Schnoor Michael, Alcaide Pilar, Voisin Mathieu-Benoit, van Buul Jaap D
Department of Molecular Biomedicine, Center for Investigation and Advanced Studies of the National Polytechnic Institute (Cinvestav), 07360 Mexico City, DF, Mexico.
Molecular Cardiology Research Institute, Tufts Medical Center and Tufts University School of Medicine, Boston, MA 02111, USA.

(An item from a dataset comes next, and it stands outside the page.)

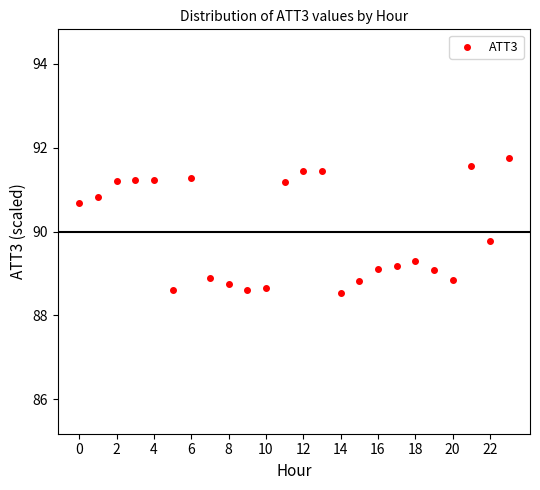

What is the range of Y values (max minus min)?

3.2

Mediators Inflamm. 2015;2015:946509. doi: 10.1155/2015/946509. Epub 2015 Oct 19.
Leukocyte extravasation is one of the essential and first steps during the initiation of inflammation. Therefore, a better understanding of the key molecules that regulate this process may help to develop novel therapeutics for treatment of inflammation-based diseases such as atherosclerosis or rheumatoid arthritis. The endothelial adhesion molecules ICAM-1 and VCAM-1 are known as the central mediators of leukocyte adhesion to and transmigration across the endothelium. Engagement of these molecules by their leukocyte integrin receptors initiates the activation of several signaling pathways within both leukocytes and endothelium. Several of such events have been described to occur during transendothelial migration of all leukocyte subsets, whereas other mechanisms are known only for a single leukocyte subset. Here, we summarize current knowledge on regulatory mechanisms of leukocyte extravasation from a leukocyte and endothelial point of view, respectively. Specifically, we will focus on highlighting common and unique mechanisms that specific leukocyte subsets exploit to succeed in crossing endothelial monolayers.
白细胞渗出是炎症起始过程中重要的第一步。因此,更好地理解调控这一过程的关键分子,可能有助于开发针对基于炎症的疾病(如动脉粥样硬化或类风湿性关节炎)的新型治疗方法。内皮细胞黏附分子ICAM - 1和VCAM - 1是白细胞黏附于内皮细胞并跨内皮迁移的核心介质。这些分子与其白细胞整合素受体结合,启动白细胞和内皮细胞内多种信号通路的激活。在所有白细胞亚群的跨内皮迁移过程中,已描述了其中一些事件的发生,而其他机制仅在单个白细胞亚群中为人所知。在这里,我们分别从白细胞和内皮细胞的角度总结了当前关于白细胞渗出调控机制的知识。具体而言,我们将重点强调特定白细胞亚群用于成功穿过内皮单层的共同和独特机制。